** Begin Given records **
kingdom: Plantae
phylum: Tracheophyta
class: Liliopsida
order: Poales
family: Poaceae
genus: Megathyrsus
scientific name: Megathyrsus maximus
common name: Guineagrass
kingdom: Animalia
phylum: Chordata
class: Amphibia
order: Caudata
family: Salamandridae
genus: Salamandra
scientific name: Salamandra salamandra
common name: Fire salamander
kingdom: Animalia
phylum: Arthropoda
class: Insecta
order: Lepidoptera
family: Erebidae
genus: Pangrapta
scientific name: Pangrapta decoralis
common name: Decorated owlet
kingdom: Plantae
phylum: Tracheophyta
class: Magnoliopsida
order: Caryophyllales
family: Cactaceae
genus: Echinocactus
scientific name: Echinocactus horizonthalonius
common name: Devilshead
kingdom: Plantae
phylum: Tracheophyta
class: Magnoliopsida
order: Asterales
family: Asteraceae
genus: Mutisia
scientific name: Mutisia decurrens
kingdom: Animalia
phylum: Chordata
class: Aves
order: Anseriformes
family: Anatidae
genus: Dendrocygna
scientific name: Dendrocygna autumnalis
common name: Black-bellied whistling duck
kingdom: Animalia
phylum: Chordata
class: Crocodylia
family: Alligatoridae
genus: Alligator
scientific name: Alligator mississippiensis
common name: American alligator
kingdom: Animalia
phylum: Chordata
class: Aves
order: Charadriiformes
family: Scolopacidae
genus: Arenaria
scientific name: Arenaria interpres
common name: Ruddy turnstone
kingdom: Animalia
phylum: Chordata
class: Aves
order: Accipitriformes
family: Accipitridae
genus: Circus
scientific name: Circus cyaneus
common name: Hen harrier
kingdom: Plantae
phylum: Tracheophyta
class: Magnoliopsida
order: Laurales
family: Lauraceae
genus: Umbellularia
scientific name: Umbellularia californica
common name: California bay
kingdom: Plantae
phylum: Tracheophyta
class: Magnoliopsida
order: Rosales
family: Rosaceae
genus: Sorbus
** End Given records **
_The problem_: Render the lines above as a JSON list of strings, one string per line, leaving out any blank lines.

_Correct answer_:
[
  "kingdom: Plantae",
  "phylum: Tracheophyta",
  "class: Liliopsida",
  "order: Poales",
  "family: Poaceae",
  "genus: Megathyrsus",
  "scientific name: Megathyrsus maximus",
  "common name: Guineagrass",
  "kingdom: Animalia",
  "phylum: Chordata",
  "class: Amphibia",
  "order: Caudata",
  "family: Salamandridae",
  "genus: Salamandra",
  "scientific name: Salamandra salamandra",
  "common name: Fire salamander",
  "kingdom: Animalia",
  "phylum: Arthropoda",
  "class: Insecta",
  "order: Lepidoptera",
  "family: Erebidae",
  "genus: Pangrapta",
  "scientific name: Pangrapta decoralis",
  "common name: Decorated owlet",
  "kingdom: Plantae",
  "phylum: Tracheophyta",
  "class: Magnoliopsida",
  "order: Caryophyllales",
  "family: Cactaceae",
  "genus: Echinocactus",
  "scientific name: Echinocactus horizonthalonius",
  "common name: Devilshead",
  "kingdom: Plantae",
  "phylum: Tracheophyta",
  "class: Magnoliopsida",
  "order: Asterales",
  "family: Asteraceae",
  "genus: Mutisia",
  "scientific name: Mutisia decurrens",
  "kingdom: Animalia",
  "phylum: Chordata",
  "class: Aves",
  "order: Anseriformes",
  "family: Anatidae",
  "genus: Dendrocygna",
  "scientific name: Dendrocygna autumnalis",
  "common name: Black-bellied whistling duck",
  "kingdom: Animalia",
  "phylum: Chordata",
  "class: Crocodylia",
  "family: Alligatoridae",
  "genus: Alligator",
  "scientific name: Alligator mississippiensis",
  "common name: American alligator",
  "kingdom: Animalia",
  "phylum: Chordata",
  "class: Aves",
  "order: Charadriiformes",
  "family: Scolopacidae",
  "genus: Arenaria",
  "scientific name: Arenaria interpres",
  "common name: Ruddy turnstone",
  "kingdom: Animalia",
  "phylum: Chordata",
  "class: Aves",
  "order: Accipitriformes",
  "family: Accipitridae",
  "genus: Circus",
  "scientific name: Circus cyaneus",
  "common name: Hen harrier",
  "kingdom: Plantae",
  "phylum: Tracheophyta",
  "class: Magnoliopsida",
  "order: Laurales",
  "family: Lauraceae",
  "genus: Umbellularia",
  "scientific name: Umbellularia californica",
  "common name: California bay",
  "kingdom: Plantae",
  "phylum: Tracheophyta",
  "class: Magnoliopsida",
  "order: Rosales",
  "family: Rosaceae",
  "genus: Sorbus"
]